As cloud computing takes off, serious challenges to managing virtual servers in the cloud are cropping up. As virtualization via tools like Reductive Labs' gets sexy, so does IT management.

What with all the virtualization hype, one would think that virtual servers had the option of parting the Red Sea or walking on it.

While there's a great deal of promise in virtualization, there's also the peril of managing virtual servers, as Luke Kanies, founder of the Puppet project, points out in a blog post.

You have significant problems when you rely on golden images (i.e., virtual images complete with all necessary services): image sprawl, updating your images, and image state vs. running state...Maintaining these (virtual) images is more like managing a foil ball: it's difficult to pull apart, difficult to press back together, and if you get too many of them, they just get into the way.

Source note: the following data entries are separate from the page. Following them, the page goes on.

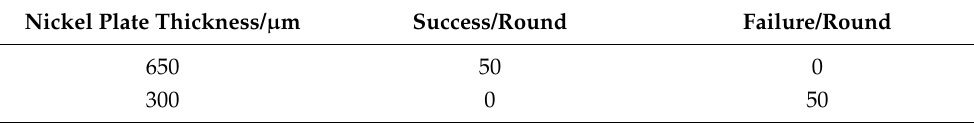
Table 8. Arming safety test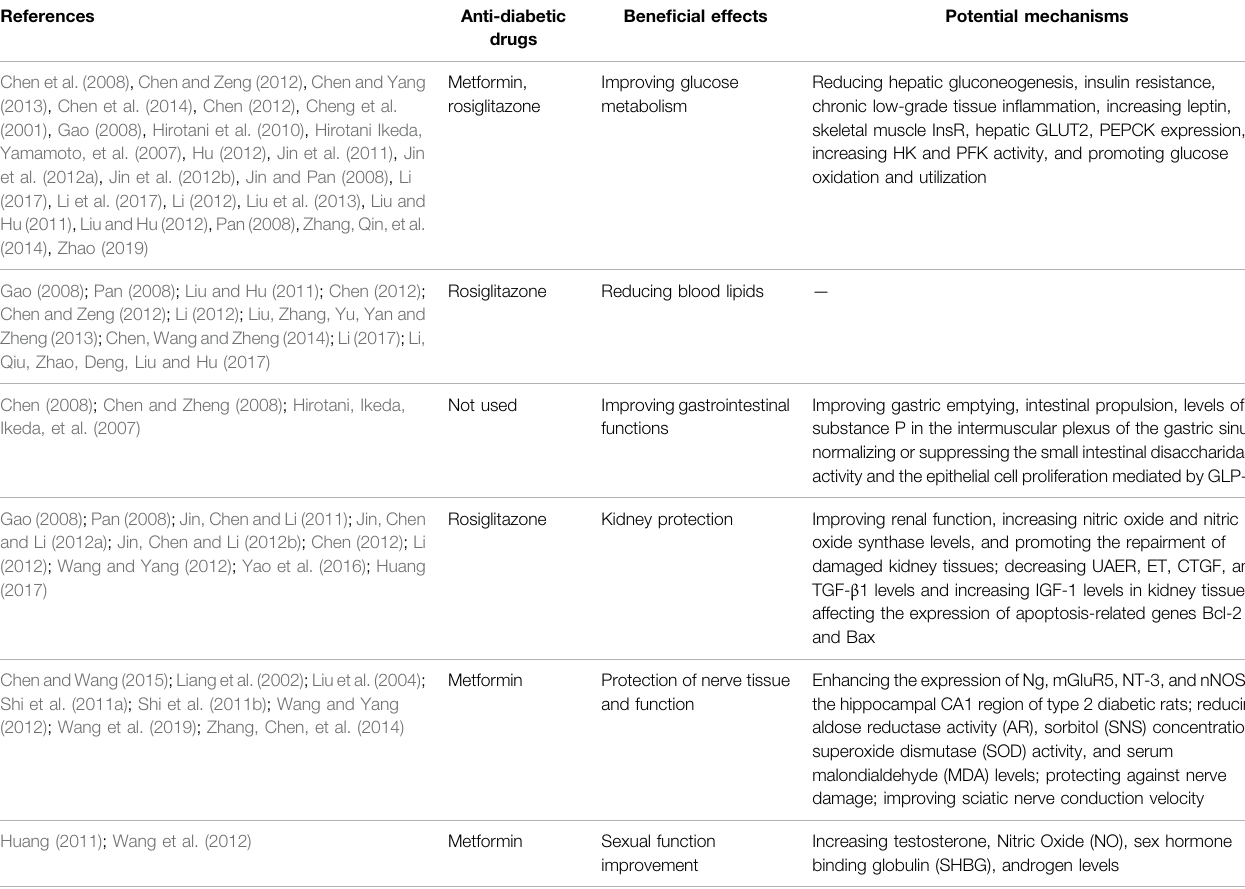
TABLE 3 | Herb-drug interactions with the anti-diabetic drugs and the potential mechanisms of JGSQW as a treatment for T2DM reported by preclinical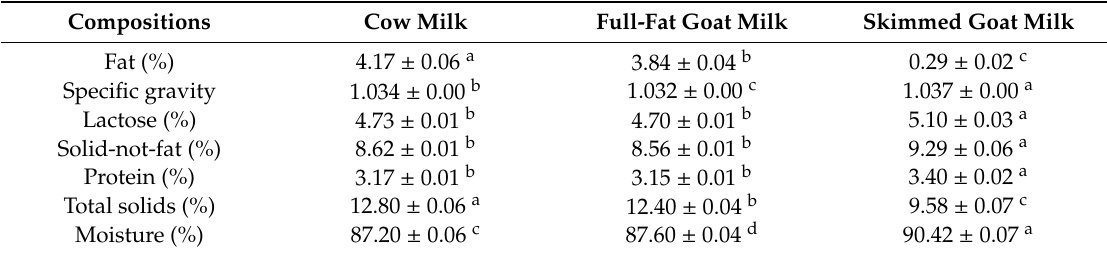
Table 1. Compositions of Holstein cow milk and Alpine goat milk (replicated for three different samples).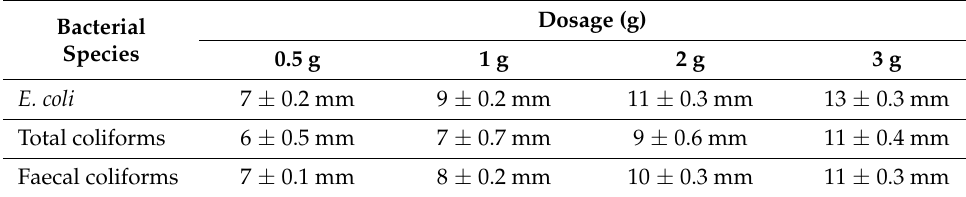
Table 4. Activities of sunflower seed extracts against bacterial species. Dosage (g) Bacterial Species 0.5 g 1 g 2 g 3 g E. coli 7 ± 0.2 mm 9 ± 0.2 mm Total coliforms 6 ± 0.5 mm 7 ± 0.7 mm Faecal coliforms 7 ± 0.1 mm 8 ± 0.2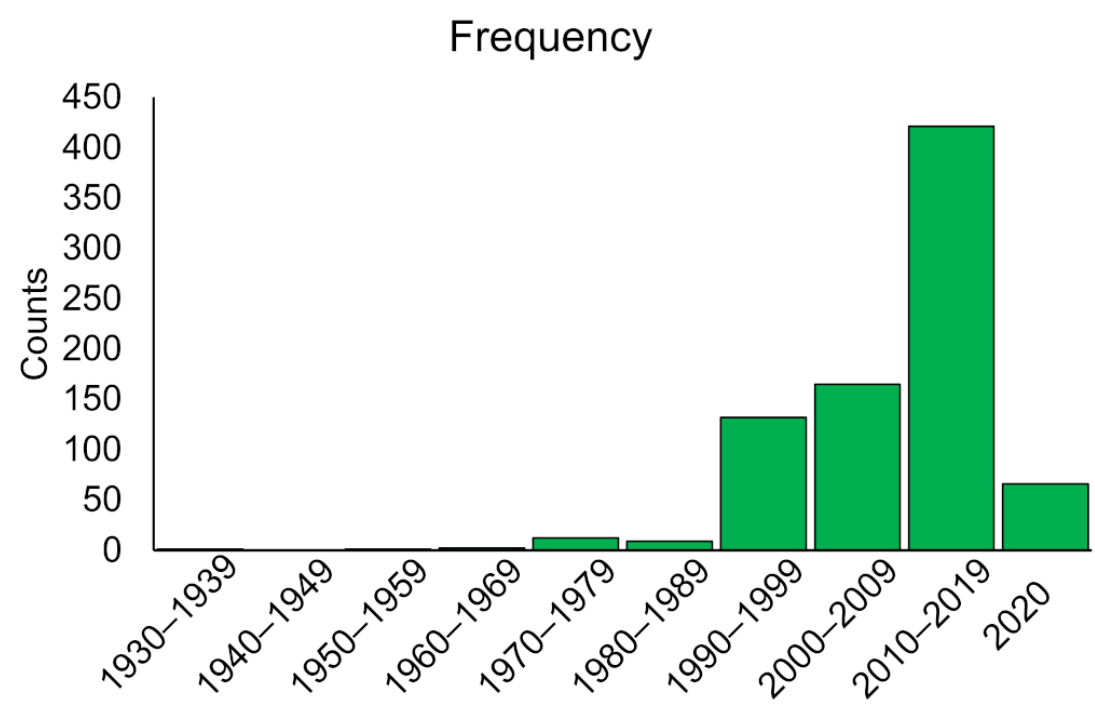
Figure 2. An extended summary of studies based on the systematic literature search in Clarivate Web of Science [1], now with terms agricultural land abandonment, cropland abandonment, old fields, deactivation, deagrarianization, retired fields and post-agrogenic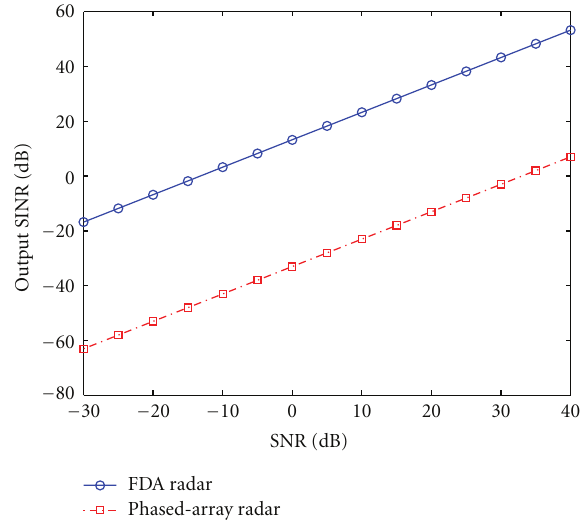
Figure 11: The comparative output SINR versus SNR at a fixed INR =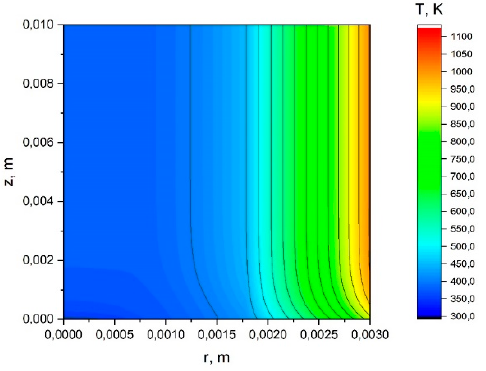
Figure A14. Temperature distribution in the stem of a herbaceous plant: R = 0.003 m, t = 6 s, q = 30 kW/m 2.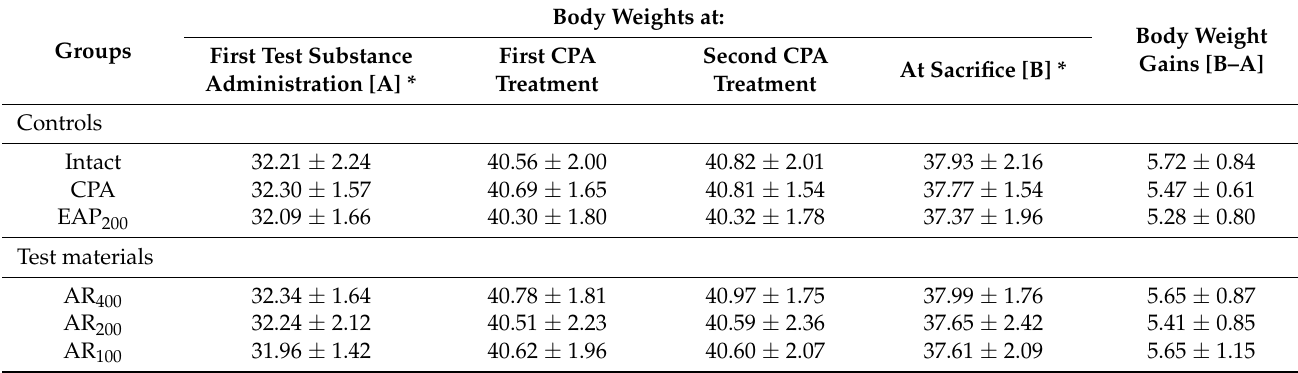
Table 1. Body weight gain in intact and CPA-induced immunosuppressed mice.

It's perhaps not surprising that Kanies sees Puppet as the answer to this image sprawl and confusion:

If, instead, you use a single, base image for all of your work--I call these images stem cell images for what are hopefully obvious reasons--and then use a tool like Puppet to configure them, once they're running, you avoid all of the above problems: you have one image to maintain, and it's necessarily simplistic, you use the same tool and the same configuration base across all images, and Puppet keeps your machines updated within 30 minutes of any central change.

His point is good. In moving from physical machines to virtual machines, we've tended to gloss over the complexity that this introduces, preferring to focus on all the efficiency gains virtualization promises.

In other words, the sexier that virtualization becomes, the more important (and, dare I say sexy?) systems management becomes. Suddenly, Hyperic, Reductive Labs (the company behind Puppet), RiverMuse, Zenoss, GroundWork, and other IT management companies take center stage as virtualization, and the cloud-based computing trend it enables, become de facto IT strategies.

As this new competition emerges, however, the IT management companies that know the cloud best will do best. So far, crowns probably go to Reductive Labs and Hyperic, as both have aggressively targeted cloud-based computing. Over time, however, this may change.

Regardless of the eventual winner, it's good to see IT management gaining some sex appeal.